→ Written task
Return all of the text lines in the data below, word for word and in their original order, leaving out the pictures.

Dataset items
-*-*-

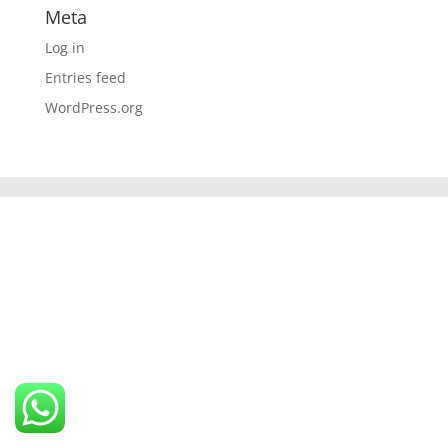
Meta
Log in
Entries feed
WordPress.org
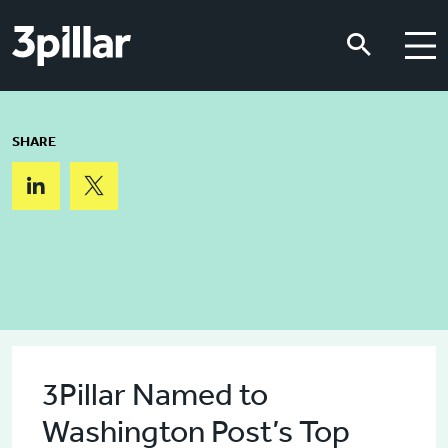
Skip to main content
Skip to main content
SHARE
3Pillar Named to
Washington Post’s Top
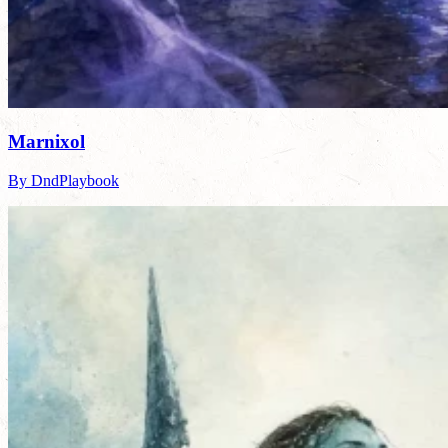
Marnixol
By DndPlaybook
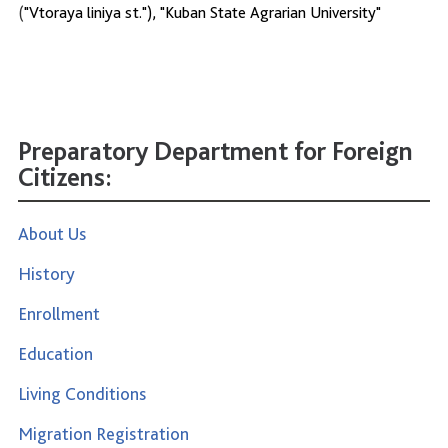
(
"Vtoraya liniya st."), "Kuban State Agrarian University"
Preparatory Department for Foreign
Citizens:
About Us
History
Enrollment
Education
Living Conditions
Migration Registration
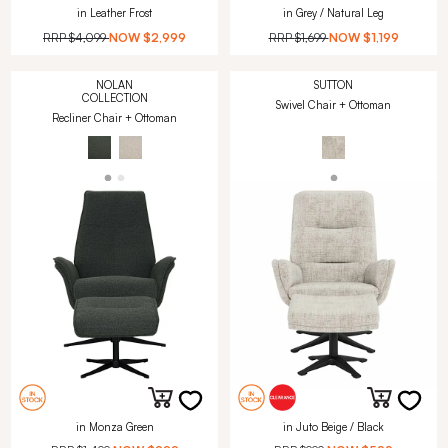
in Leather Frost
in Grey / Natural Leg
RRP
$4,099
NOW
$2,999
RRP
$1,699
NOW
$1,199
NOLAN
SUTTON
COLLECTION
Swivel Chair + Ottoman
Recliner Chair + Ottoman
in Monza Green
in Juto Beige / Black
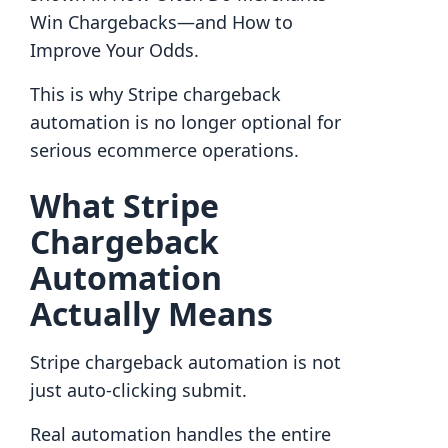
Win Chargebacks—and How to
Improve Your Odds.
This is why Stripe chargeback
automation is no longer optional for
serious ecommerce operations.
What Stripe
Chargeback
Automation
Actually Means
Stripe chargeback automation is not
just auto-clicking submit.
Real automation handles the entire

-*-*-

→ Output for this task
Meta
Log in
Entries feed
WordPress.org
Skip to main content
Skip to main content
SHARE
3Pillar Named to
Washington Post’s Top
Marnixol
By DndPlaybook
(
"Vtoraya liniya st."), "Kuban State Agrarian University"
Preparatory Department for Foreign
Citizens:
About Us
History
Enrollment
Education
Living Conditions
Migration Registration
in Leather Frost
in Grey / Natural Leg
RRP
$4,099
NOW
$2,999
RRP
$1,699
NOW
$1,199
NOLAN
SUTTON
COLLECTION
Swivel Chair + Ottoman
Recliner Chair + Ottoman
in Monza Green
in Juto Beige / Black
Win Chargebacks—and How to
Improve Your Odds.
This is why Stripe chargeback
automation is no longer optional for
serious ecommerce operations.
What Stripe
Chargeback
Automation
Actually Means
Stripe chargeback automation is not
just auto-clicking submit.
Real automation handles the entire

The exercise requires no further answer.